There were a couple times where I put food in and completely forgot about it because I would know like, “oh, the cookies are done” when I would smell that they're done or, “the pizzas burned.” You know, I wouldn't even know that anything was burning. 


And the house would be like, everybody said it smelled like plastic. I accidentally put a plastic container in the oven, and it was burning and wafting through the house. I had no idea. 

It was so strange. I couldn't smell peanut butter, so then I couldn't taste peanut butter. I couldn't smell chocolate, so I couldn't taste chocolate. I felt like I was eating cheese pizza every day. Stuff like that, that just is like a blanket taste. 


I could taste sweet, and I could taste salty. But all the in-between notes were gone. So, it's funny because I'd have these cravings, you know, like it was a cold day and we thought, “Oh, let's go get pho.” Like, that's one of our favorite things. We went down to go eat it and it was warm and it was salty, but all the notes, you know, the basil that they have in the pho or the heat, I mean I could kind of taste the heat. But all the layers of the food were gone, but I had the memory of them being there and I wanted to eat them. But it's just not very satisfying because I just couldn't get those notes out of the food. 


And I still had the memory of being satisfied, so I had this memory of food being able to satisfy me. That didn't leave, and so I would think “Oh my gosh, that sounds so good. You know what, let's have chocolate pie” or whatever. And then I would taste the pie and I had the texture of chocolate and it was sweet, but didn't have that dark deliciousness that is so satisfying.


Lael: And now, Lauren's sense of smell is returning, but in a slow clipped and sometimes interrupted way.


Lauren: So, with my smell coming back, I've noticed that there's flavors that I'm tasting again, and it's amazing. It's like they're intensified. It’s like I'm tasting them for the first time and appreciating them.


The one that comes to mind recently was just a salad. It was a vinaigrette, and being able to taste the vinegar was tingling.

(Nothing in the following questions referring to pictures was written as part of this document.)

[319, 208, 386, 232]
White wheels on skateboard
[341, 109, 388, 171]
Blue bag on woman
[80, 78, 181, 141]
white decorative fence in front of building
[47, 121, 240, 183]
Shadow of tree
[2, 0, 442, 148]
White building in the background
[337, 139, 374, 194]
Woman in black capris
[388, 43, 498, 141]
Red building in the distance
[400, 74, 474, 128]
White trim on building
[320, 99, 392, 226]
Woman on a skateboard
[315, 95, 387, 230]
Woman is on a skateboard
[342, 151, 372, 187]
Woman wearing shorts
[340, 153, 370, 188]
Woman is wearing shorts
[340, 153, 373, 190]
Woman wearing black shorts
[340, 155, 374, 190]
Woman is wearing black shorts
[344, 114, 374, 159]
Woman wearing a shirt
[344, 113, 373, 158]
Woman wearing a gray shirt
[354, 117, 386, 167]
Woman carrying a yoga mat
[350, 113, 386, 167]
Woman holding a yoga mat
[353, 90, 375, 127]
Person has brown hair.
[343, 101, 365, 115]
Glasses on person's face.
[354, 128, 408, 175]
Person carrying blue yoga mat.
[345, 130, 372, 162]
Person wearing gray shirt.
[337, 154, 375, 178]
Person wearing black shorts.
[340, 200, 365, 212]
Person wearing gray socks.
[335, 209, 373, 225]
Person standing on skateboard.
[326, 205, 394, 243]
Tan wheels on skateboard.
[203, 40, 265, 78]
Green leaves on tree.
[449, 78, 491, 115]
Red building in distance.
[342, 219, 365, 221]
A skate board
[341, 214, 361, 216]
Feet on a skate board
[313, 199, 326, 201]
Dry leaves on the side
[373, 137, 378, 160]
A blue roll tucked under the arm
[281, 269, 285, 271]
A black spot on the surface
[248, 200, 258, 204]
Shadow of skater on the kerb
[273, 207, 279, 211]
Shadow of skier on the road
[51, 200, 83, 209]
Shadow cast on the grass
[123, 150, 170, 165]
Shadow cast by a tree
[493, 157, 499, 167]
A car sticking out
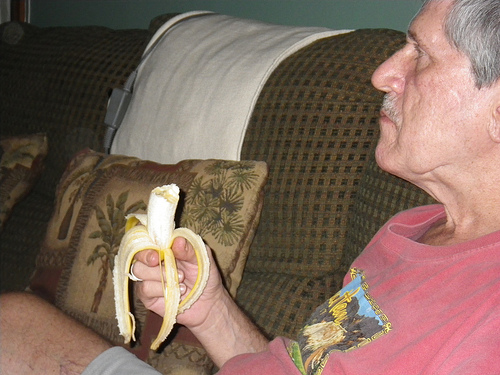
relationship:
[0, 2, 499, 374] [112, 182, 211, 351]
man holding banana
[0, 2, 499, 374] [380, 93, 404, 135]
man has facial hair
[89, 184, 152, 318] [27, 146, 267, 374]
palm tree sewn onto pillow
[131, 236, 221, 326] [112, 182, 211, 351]
hand holding banana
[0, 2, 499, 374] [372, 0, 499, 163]
man has face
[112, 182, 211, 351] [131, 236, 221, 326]
banana inside hand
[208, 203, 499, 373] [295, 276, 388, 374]
shirt has an image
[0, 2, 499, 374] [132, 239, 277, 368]
man has right arm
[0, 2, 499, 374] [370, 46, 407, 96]
man has nose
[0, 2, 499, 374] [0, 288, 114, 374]
man has bare leg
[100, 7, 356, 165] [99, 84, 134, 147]
blanket has remote control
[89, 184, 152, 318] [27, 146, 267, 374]
palm tree sewn into pillow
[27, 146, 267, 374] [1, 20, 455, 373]
pillow sitting on couch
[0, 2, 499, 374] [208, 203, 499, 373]
man wearing shirt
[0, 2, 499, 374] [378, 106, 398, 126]
man has mouth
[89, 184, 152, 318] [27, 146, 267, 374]
palm tree stitched into pillow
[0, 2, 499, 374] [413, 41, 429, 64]
man has eye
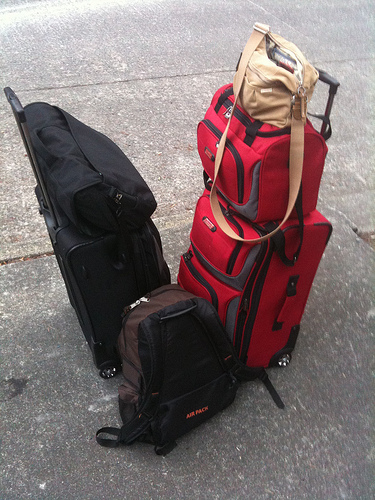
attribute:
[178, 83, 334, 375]
luggage — red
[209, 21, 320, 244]
purse — khaki, unzipped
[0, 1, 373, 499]
ground — gray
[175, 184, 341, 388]
bag — luggage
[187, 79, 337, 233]
bag — luggage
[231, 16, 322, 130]
bag — luggage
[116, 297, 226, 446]
bag — luggage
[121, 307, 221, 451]
backpack — brown and black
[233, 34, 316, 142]
purse — open, tan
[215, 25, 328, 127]
purse — tan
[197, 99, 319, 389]
luggage — red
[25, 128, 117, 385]
luggage — black, rolling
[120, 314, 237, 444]
backpack — brown and black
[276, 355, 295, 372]
wheel — luggage, rolling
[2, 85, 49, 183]
handle — rolling, black, luggage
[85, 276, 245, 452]
backpack — black and brown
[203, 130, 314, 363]
suitcase — red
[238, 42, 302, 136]
bag — tan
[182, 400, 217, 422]
logo — orange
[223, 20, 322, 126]
purse — tan, open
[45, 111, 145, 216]
bag — black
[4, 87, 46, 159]
handle — black, suitcase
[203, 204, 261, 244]
strap — brown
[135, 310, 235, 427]
bag — brown and black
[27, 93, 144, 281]
luggage — black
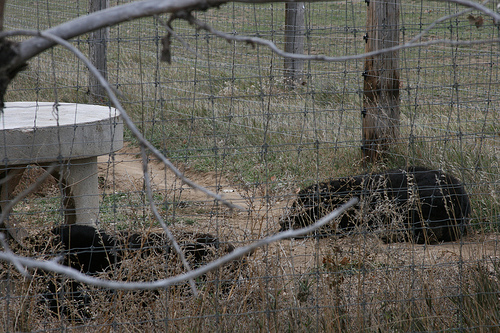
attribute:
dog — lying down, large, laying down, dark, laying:
[280, 164, 468, 248]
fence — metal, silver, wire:
[1, 0, 499, 333]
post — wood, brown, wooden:
[364, 2, 401, 163]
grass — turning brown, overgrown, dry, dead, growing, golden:
[0, 145, 499, 332]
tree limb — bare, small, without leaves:
[2, 2, 499, 291]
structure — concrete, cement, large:
[2, 100, 125, 265]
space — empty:
[6, 165, 71, 240]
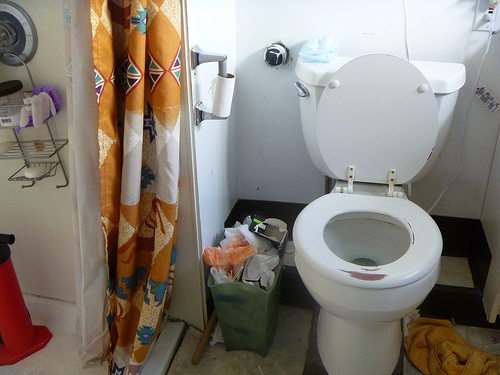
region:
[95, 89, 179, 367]
the shower curtain is multi colored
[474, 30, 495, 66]
the cord is white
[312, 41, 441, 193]
the toilet seat is up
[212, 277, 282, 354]
the can is green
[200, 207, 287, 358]
the can is full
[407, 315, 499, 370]
the yellow cloth is on the floor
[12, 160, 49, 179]
the soap is on the rack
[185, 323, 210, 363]
the handle is wooden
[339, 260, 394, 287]
the paint is coming off of the seat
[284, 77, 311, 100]
the handle is silver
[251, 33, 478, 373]
A white toilet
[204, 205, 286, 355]
A full green trash can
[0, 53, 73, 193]
A shower storage rack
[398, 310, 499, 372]
A towel on the floor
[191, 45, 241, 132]
A toilet paper holder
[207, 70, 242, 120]
A roll of toilet paper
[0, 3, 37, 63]
A shower faucet control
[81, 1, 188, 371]
A patterned shower curtain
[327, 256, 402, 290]
Scuffs on the toilet seat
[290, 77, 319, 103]
The flusher on a toilet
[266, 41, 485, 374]
toilet made of white porcelain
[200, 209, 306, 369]
trash can full of garbage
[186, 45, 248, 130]
roll of toilet paper on holder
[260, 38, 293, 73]
cleanout plug on a wall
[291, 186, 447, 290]
wooden toilet seat with fading paint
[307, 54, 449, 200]
white lid of a toilet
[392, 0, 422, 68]
white cord above a toilet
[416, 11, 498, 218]
white cord on a wall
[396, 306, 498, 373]
orange towel on the floor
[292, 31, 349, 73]
blue fluffy shower sponge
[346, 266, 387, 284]
brown mark on the toilet seat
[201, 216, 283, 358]
small trash can that is overflowing with garbage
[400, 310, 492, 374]
something yellow laying on the ground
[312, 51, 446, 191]
toilet lid is up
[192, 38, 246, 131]
sideways toilet paper holder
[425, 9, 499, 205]
white wire running down the wall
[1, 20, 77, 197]
silver shower caddy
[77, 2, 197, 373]
patterned shower curtain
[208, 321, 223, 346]
trash that has fallen out of the can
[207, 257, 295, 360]
small green trash can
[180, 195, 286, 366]
Trash can is overflowing.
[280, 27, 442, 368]
The toilet is white.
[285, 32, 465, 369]
Toilet led is up.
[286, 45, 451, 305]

And there was like this crescendo in my mouth, which is so weird, but also, I mean, exciting. And so, I've been really trying to pay attention to what I'm smelling because then I know I'll taste it. And I'm excited to taste things again. So I think it will just only get better. I'm hoping.


Lael: After talking to Lauren, I have decided not to take my sense of smell for granted anymore, and I'm sure thousands of people who are experiencing the same symptoms are feeling the same way. So maybe now's the time to head down to your local restaurant that serves pho, take a good slurp and enjoy the experience with a little more attention.